[Action item]
Skip the pictures. Output only the lines below starting at the line with "devenir pâtissier ?" and ending at the line with "Università degli Studi di Bari Aldo Moro", both ends included, exactly as they are.

[Source data]
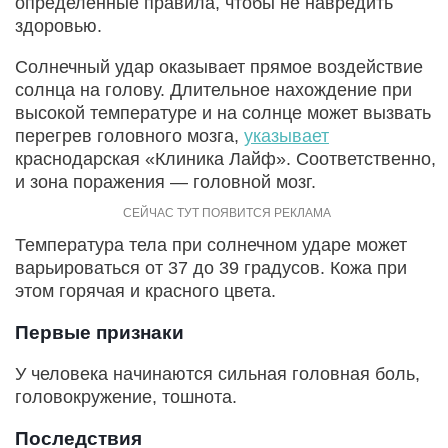
определенные правила, чтобы не навредить
здоровью.
Солнечный удар оказывает прямое воздействие
солнца на голову. Длительное нахождение при
высокой температуре и на солнце может вызвать
перегрев головного мозга,
указывает
краснодарская «Клиника Лайф». Соответственно,
и зона поражения — головной мозг.
Температура тела при солнечном ударе может
варьироваться от 37 до 39 градусов. Кожа при
этом горячая и красного цвета.
Первые признаки
У человека начинаются сильная головная боль,
головокружение, тошнота.
Последствия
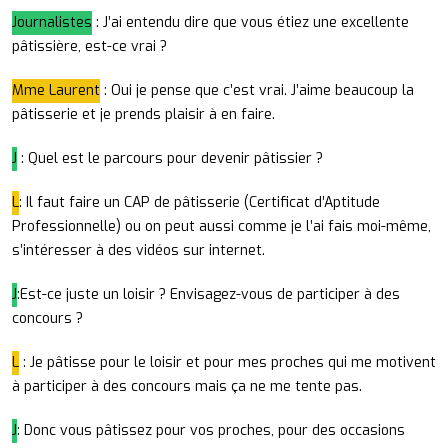
Journalistes
: J’ai entendu dire que vous étiez une excellente
pâtissière, est-ce vrai ?
Mme Laurent
: Oui je pense que c’est vrai. J’aime beaucoup la
pâtisserie et je prends plaisir à en faire.
J
: Quel est le parcours pour devenir pâtissier ?
L
: Il faut faire un CAP de pâtisserie (Certificat d’Aptitude
Professionnelle) ou on peut aussi comme je l’ai fais moi-même,
s’intéresser à des vidéos sur internet.
J
:Est-ce juste un loisir ? Envisagez-vous de participer à des
concours ?
L
: Je pâtisse pour le loisir et pour mes proches qui me motivent
à participer à des concours mais ça ne me tente pas.
J
: Donc vous pâtissez pour vos proches, pour des occasions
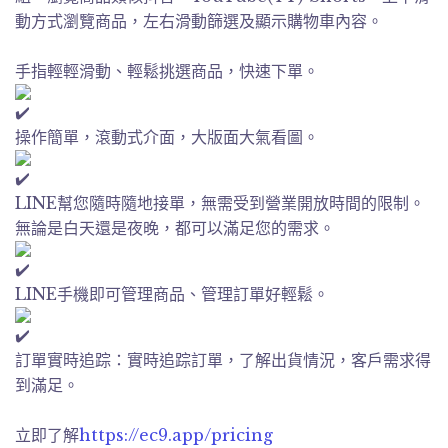
動方式瀏覽商品，左右滑動篩選及顯示購物車內容。
手指輕輕滑動、輕鬆挑選商品，快速下單。
操作簡單，滾動式介面，大版面大氣看圖。
LINE幫您隨時隨地接單，無需受到營業開放時間的限制。
無論是白天還是夜晚，都可以滿足您的需求。
LINE手機即可管理商品、管理訂單好輕鬆。
訂單實時追踪：實時追踪訂單，了解出貨情況，客戶需求得
到滿足。
立即了解
https://ec9.app/pricing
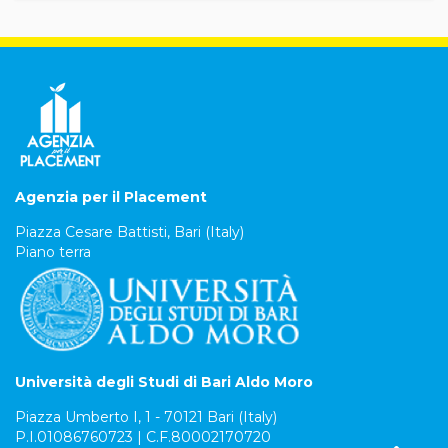
Agenzia per il Placement
Piazza Cesare Battisti, Bari (Italy)
Piano terra
Università degli Studi di Bari Aldo Moro
Piazza Umberto I, 1 - 70121 Bari (Italy)
P.I.01086760723 | C.F.80002170720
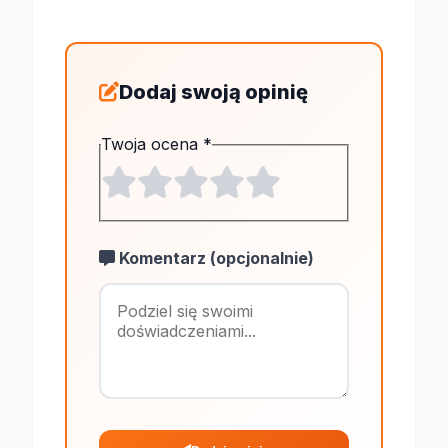
Dodaj swoją opinię
Twoja ocena
*
Komentarz (opcjonalnie)
Maksymalnie 1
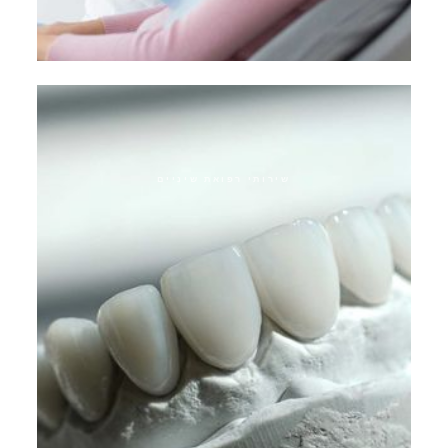
שיקום ביומימטי
שירותי רפואת שיניים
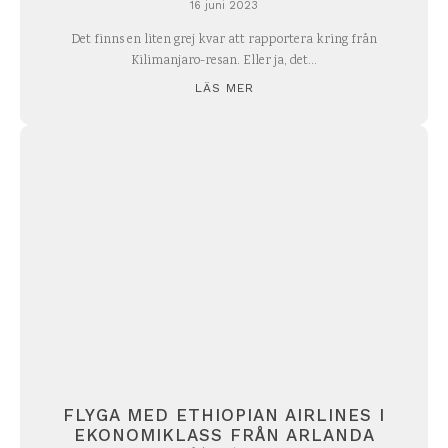
16 juni 2023
Det finns en liten grej kvar att rapportera kring från
Kilimanjaro-resan. Eller ja, det...
LÄS MER
FLYGA MED ETHIOPIAN AIRLINES I
EKONOMIKLASS FRÅN ARLANDA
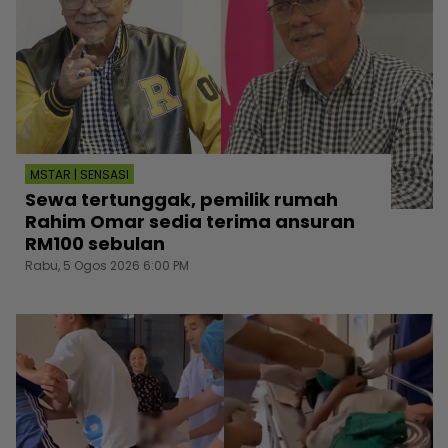
MSTAR | SENSASI
Sewa tertunggak, pemilik rumah
Rahim Omar sedia terima ansuran
RM100 sebulan
Rabu, 5 Ogos 2026 6:00 PM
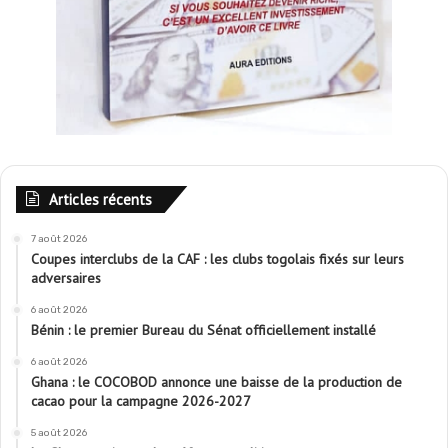
Articles récents
7 août 2026
Coupes interclubs de la CAF : les clubs togolais fixés sur leurs
adversaires
6 août 2026
Bénin : le premier Bureau du Sénat officiellement installé
6 août 2026
Ghana : le COCOBOD annonce une baisse de la production de
cacao pour la campagne 2026-2027
5 août 2026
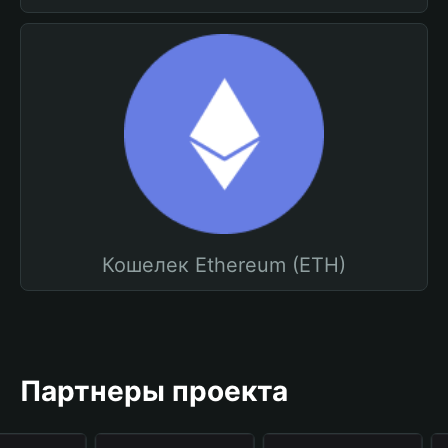
Кошелек Ethereum (ETH)
Партнеры проекта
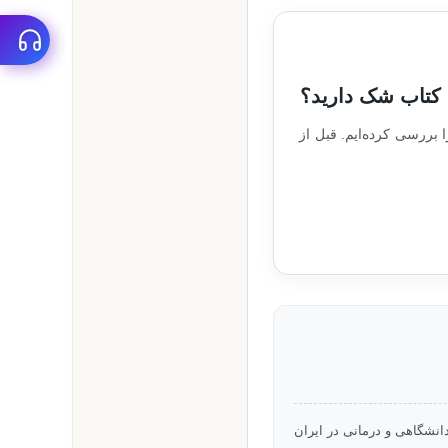
 کتاب شک دارید؟
شبختی را بررسی کرده‌ایم. قبل از
نشگاهی و درمانی در ایران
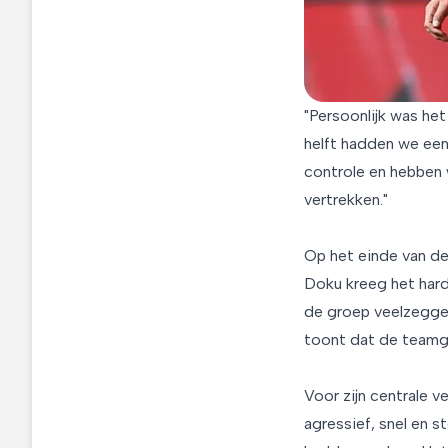
"Persoonlijk was he
helft hadden we een
controle en hebben
vertrekken."
Op het einde van de 
Doku kreeg het hard
de groep veelzegge
toont dat de teamge
Voor zijn centrale v
agressief, snel en 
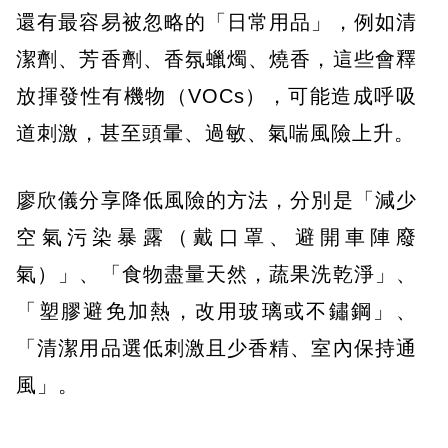
還有最容易被忽略的「日常用品」，例如清
潔劑、芳香劑、香氛蠟燭、燒香，這些會釋
放揮發性有機物（VOCs），可能造成呼吸
道刺激，甚至頭暈、過敏、氣喘風險上升。
廖欣儀分享降低風險的方法，分別是「減少
空氣污染暴露（戴口罩、避開車陣廢
氣）」、「食物盡量天然，蔬果洗乾淨」、
「塑膠避免加熱，改用玻璃或不鏽鋼」、
「清潔用品選低刺激且少香精、室內保持通
風」。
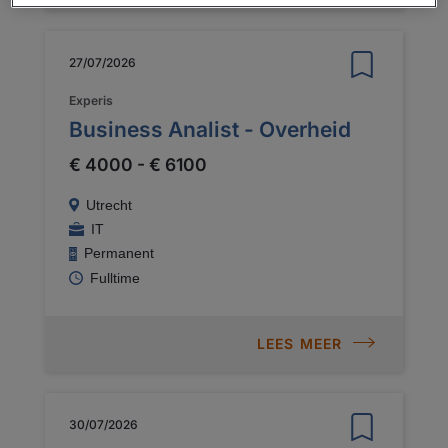
27/07/2026
Experis
Business Analist - Overheid
€ 4000 - € 6100
Utrecht
IT
Permanent
Fulltime
LEES MEER
30/07/2026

[Response to the exercise]
: Quel est le parcours pour devenir pâtissier ?
L
: Il faut faire un CAP de pâtisserie (Certificat d’Aptitude
Professionnelle) ou on peut aussi comme je l’ai fais moi-même,
s’intéresser à des vidéos sur internet.
J
:Est-ce juste un loisir ? Envisagez-vous de participer à des
concours ?
L
: Je pâtisse pour le loisir et pour mes proches qui me motivent
à participer à des concours mais ça ne me tente pas.
J
: Donc vous pâtissez pour vos proches, pour des occasions
動方式瀏覽商品，左右滑動篩選及顯示購物車內容。
手指輕輕滑動、輕鬆挑選商品，快速下單。
操作簡單，滾動式介面，大版面大氣看圖。
LINE幫您隨時隨地接單，無需受到營業開放時間的限制。
無論是白天還是夜晚，都可以滿足您的需求。
LINE手機即可管理商品、管理訂單好輕鬆。
訂單實時追踪：實時追踪訂單，了解出貨情況，客戶需求得
到滿足。
立即了解
https://ec9.app/pricing
Agenzia per il Placement
Piazza Cesare Battisti, Bari (Italy)
Piano terra
Università degli Studi di Bari Aldo Moro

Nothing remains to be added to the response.